Read here for research on patellofemoral pain
Patellofemoral pain syndrome (PFPS) is one of the most commonly reported injuries in sports medicine, especially with runners. With PFPS, pain occurs behind or around the kneecap. It gets worse with squatting, prolonged sitting and stair climbing. Treatment typically consists of physical therapy, with a focus on exercises that strengthen the quadriceps muscles. This treatment is commonly used, but there is not much evidence to support its effectiveness. The last review of studies on the topic was in 2003. It only found little evidence that exercises were effective for PFPS. An updated review of the available literature-known as a systematic review-was conducted. The goal was to determine the true effectiveness of quadriceps-strengthening exercises for PFPS patients.
Finding research on patellofemoral pain
To conduct the review, researchers performed a search of three major medical databases. They were looking for high-quality studies called randomized-controlled trials (RCTs) that evaluated the effects of quadriceps-strengthening exercises for PFPS. RCTs assign patients to various treatment groups. They are the gold standard for determining whether a treatment works or not. This search led to seven RCTs being included. Three RCTs on 204 participants investigated quadriceps-strengthening exercises alone. Five RCTs on 422 participants investigated quadriceps-strengthening exercises combined with other treatments. The researchers reviewed the findings of these RCTs and compared them to one another. The quality of all included studies was also assessed in order to gauge how reliable their results were.

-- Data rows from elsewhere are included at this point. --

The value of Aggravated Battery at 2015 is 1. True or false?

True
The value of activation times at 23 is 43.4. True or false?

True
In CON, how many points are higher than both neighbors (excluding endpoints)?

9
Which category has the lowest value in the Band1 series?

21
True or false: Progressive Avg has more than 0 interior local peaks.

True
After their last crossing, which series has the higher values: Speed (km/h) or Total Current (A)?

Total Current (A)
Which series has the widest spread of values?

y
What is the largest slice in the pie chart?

Does quadriceps-strengthening work for patellofemoral pain?
On the whole, results were supportive of quadriceps-strengthening exercises for PFPS patients. This was true whether the patient did the exercises alone or combined them with other exercises. The exercises were more effective for reducing pain and improving function, than when the patient received advice and information alone. When combined with other interventions, they were found to reduce pain for up to 12 months. The other interventions included hip strengthening, stretching, kneecap taping and home exercises. However, this treatment did not appear to improve function. This lack of improvement may be due to patients self-reporting their function scores, which has a margin for error. Nonetheless, the findings of this systematic review clearly show that quadriceps-strengthening exercises are beneficial to individuals with PFPS, whether used on their own or combined with other interventions. Based on this study, patients who currently have patellofemoral pain should think about seeing a physical therapist. A treatment program including quadriceps-strengthening exercise can help them to improve quickly and safely.